Using the data below, return the stretch from the line that contains "table_cell [164, 975, 368, 1129]" through the line that contains "Rendered at 1275 by 1650 pixels.", both included, exactly as it stands and nothing beyond it.

● ● ● ●

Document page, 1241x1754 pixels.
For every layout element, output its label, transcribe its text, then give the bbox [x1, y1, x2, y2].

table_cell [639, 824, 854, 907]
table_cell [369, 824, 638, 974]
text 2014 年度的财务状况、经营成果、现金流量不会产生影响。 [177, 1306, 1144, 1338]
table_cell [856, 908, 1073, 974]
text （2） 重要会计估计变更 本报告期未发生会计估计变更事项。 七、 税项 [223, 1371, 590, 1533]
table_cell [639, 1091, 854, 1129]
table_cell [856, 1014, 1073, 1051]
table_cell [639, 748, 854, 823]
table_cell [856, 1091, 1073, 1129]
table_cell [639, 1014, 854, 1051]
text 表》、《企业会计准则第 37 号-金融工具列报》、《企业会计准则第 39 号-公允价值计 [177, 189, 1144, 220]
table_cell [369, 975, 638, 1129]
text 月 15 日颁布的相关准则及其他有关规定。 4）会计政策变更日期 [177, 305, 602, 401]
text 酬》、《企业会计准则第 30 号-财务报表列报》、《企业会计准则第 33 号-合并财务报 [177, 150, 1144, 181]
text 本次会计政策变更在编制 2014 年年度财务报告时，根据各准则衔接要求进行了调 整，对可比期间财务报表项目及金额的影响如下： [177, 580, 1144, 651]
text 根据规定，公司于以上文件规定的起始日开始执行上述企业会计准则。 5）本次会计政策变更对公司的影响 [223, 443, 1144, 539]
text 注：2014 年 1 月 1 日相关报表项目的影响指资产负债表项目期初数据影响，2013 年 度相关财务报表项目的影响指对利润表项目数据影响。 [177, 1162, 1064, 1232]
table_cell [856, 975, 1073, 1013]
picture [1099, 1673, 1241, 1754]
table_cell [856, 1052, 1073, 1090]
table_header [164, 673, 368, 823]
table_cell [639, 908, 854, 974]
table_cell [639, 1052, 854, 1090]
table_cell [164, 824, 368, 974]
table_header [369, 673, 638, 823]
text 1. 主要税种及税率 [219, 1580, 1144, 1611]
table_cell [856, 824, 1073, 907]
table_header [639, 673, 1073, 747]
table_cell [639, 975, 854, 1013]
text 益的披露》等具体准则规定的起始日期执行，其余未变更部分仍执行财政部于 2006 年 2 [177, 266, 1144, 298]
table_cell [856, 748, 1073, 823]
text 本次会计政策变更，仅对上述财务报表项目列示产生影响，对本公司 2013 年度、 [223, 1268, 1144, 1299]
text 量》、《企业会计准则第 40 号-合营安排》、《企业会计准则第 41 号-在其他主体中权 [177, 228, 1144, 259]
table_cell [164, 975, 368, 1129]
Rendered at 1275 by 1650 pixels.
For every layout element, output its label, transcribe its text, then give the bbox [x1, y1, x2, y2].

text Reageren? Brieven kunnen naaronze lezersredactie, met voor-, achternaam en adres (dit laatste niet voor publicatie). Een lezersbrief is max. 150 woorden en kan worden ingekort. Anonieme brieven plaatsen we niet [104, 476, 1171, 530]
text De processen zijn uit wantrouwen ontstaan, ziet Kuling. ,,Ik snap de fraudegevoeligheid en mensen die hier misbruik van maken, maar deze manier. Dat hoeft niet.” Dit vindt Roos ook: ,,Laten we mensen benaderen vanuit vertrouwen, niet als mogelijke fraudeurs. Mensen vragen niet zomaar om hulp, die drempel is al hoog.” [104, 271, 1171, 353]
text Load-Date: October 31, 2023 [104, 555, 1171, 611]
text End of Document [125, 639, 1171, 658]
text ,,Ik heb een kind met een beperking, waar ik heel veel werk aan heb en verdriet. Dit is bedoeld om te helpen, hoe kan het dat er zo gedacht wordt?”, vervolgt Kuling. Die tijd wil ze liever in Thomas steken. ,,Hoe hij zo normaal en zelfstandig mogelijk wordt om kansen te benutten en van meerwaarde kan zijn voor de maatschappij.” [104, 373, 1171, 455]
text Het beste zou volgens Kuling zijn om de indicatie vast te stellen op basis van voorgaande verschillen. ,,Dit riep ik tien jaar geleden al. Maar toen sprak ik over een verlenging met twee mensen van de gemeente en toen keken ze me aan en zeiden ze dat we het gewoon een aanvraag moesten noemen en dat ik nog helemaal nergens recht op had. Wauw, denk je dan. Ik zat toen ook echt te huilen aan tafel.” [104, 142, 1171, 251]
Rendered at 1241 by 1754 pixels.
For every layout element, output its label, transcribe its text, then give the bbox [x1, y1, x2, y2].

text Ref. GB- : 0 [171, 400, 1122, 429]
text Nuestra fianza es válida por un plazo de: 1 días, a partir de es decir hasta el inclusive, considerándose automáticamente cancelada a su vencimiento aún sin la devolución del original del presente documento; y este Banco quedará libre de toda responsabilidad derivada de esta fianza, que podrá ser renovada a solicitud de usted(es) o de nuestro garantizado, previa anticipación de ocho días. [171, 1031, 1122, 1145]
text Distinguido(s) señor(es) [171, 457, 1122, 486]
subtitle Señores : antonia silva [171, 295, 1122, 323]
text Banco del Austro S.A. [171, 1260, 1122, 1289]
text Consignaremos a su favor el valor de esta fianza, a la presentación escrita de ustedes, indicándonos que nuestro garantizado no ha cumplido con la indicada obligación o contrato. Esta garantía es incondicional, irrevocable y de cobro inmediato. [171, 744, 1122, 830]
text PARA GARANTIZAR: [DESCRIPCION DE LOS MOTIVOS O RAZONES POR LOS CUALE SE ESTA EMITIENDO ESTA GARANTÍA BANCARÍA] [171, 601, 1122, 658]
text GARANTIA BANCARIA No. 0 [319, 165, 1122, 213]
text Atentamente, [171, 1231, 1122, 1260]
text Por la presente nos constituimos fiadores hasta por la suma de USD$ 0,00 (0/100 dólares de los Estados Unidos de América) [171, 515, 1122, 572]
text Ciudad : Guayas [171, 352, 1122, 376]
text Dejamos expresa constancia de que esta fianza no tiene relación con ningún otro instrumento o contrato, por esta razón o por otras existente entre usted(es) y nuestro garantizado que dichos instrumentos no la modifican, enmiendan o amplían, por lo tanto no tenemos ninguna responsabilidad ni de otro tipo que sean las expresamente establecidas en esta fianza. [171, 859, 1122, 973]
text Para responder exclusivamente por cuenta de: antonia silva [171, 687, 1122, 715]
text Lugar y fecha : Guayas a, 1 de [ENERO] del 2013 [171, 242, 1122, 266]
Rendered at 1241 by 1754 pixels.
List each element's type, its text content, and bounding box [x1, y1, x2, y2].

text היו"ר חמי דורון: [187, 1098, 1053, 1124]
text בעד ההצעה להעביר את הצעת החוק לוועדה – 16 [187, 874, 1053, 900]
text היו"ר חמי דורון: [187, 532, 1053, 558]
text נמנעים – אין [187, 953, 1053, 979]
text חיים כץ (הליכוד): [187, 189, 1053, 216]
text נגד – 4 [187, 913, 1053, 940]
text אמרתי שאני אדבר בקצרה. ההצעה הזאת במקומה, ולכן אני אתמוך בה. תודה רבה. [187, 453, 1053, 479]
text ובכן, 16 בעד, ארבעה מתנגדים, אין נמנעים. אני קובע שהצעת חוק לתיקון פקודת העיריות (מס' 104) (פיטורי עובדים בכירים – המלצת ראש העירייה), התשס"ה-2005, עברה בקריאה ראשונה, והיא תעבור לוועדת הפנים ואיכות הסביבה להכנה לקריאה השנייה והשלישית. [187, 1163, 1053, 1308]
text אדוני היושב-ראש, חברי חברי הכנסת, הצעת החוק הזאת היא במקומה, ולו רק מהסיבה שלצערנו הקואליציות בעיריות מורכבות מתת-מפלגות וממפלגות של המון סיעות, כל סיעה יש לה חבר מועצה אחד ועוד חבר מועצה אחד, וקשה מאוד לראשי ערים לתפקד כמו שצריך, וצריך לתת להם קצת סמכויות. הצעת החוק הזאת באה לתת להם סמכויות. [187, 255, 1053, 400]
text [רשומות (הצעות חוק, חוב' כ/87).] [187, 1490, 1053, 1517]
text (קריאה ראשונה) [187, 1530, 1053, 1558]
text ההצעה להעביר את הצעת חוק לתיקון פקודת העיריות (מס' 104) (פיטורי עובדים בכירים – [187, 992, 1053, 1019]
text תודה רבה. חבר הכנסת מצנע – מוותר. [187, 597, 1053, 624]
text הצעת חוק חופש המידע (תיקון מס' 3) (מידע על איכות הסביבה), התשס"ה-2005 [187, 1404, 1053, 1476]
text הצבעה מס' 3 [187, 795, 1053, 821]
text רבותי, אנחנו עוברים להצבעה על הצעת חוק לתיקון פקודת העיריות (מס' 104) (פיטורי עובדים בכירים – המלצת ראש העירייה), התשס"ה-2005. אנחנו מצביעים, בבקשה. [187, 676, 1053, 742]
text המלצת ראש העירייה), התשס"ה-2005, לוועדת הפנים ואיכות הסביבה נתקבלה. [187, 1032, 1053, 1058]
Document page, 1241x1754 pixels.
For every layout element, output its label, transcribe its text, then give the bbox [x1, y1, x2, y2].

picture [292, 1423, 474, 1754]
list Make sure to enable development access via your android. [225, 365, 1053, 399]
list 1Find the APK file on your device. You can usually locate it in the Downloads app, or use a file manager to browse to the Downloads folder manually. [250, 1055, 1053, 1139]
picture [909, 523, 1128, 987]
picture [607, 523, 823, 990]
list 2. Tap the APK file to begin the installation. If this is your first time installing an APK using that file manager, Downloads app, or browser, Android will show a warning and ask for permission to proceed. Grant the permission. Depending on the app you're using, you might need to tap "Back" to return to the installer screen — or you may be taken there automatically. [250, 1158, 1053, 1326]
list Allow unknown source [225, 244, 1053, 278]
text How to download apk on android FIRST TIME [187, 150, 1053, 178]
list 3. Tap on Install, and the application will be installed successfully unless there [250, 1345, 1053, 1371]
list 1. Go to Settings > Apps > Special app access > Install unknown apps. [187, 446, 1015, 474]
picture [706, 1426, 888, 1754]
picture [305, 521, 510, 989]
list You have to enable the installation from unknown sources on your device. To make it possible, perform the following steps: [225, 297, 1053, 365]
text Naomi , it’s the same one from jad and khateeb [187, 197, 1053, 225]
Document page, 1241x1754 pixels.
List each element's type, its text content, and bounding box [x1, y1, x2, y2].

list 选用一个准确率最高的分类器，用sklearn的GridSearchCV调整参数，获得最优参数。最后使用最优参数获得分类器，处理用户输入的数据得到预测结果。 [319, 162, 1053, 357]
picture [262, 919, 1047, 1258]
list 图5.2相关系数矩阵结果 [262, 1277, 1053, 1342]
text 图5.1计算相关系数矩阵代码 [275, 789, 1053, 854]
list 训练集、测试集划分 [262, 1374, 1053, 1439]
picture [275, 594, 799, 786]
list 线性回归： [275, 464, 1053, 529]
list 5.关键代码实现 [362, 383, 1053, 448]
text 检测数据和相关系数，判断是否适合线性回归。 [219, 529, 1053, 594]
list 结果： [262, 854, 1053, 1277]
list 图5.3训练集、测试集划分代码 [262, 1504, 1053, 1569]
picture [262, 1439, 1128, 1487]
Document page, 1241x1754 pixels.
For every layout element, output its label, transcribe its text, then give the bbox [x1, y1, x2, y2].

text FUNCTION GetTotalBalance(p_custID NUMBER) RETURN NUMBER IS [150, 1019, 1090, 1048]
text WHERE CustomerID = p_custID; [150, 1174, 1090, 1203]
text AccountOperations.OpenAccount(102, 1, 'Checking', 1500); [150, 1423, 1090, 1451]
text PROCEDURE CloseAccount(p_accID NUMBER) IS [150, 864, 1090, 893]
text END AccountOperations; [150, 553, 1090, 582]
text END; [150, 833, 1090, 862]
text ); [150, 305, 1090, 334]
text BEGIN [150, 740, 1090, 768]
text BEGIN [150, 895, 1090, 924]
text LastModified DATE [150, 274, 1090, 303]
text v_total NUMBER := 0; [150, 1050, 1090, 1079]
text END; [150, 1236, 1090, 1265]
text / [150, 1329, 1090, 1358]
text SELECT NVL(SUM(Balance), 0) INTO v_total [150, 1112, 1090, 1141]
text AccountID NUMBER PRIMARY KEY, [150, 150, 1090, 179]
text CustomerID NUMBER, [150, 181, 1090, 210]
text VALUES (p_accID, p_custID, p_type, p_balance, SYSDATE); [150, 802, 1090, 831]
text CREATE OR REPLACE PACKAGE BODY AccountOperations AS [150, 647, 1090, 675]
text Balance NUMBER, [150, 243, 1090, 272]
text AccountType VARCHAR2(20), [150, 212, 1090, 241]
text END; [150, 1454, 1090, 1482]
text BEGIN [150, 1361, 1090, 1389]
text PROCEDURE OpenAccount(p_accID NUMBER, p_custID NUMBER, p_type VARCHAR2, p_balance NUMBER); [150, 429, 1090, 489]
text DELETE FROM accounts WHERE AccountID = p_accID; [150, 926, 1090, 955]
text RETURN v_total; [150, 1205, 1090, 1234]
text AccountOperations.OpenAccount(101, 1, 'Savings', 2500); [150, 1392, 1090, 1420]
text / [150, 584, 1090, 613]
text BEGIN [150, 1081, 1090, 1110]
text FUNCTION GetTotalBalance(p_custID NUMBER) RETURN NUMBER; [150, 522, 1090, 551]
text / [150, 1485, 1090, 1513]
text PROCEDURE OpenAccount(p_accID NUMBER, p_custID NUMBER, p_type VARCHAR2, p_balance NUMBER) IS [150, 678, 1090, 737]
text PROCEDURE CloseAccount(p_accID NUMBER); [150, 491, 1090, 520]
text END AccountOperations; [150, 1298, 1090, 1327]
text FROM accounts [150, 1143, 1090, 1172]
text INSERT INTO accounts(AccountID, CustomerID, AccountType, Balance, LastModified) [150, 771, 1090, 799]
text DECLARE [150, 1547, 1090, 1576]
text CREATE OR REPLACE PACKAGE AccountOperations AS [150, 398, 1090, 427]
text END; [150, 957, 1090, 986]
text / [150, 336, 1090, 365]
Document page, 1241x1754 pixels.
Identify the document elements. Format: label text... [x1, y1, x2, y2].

● ● ● ●

**SOLVED EXERCISE**
table_cell [164, 975, 368, 1129]
Rendered at 1275 by 1650 pixels.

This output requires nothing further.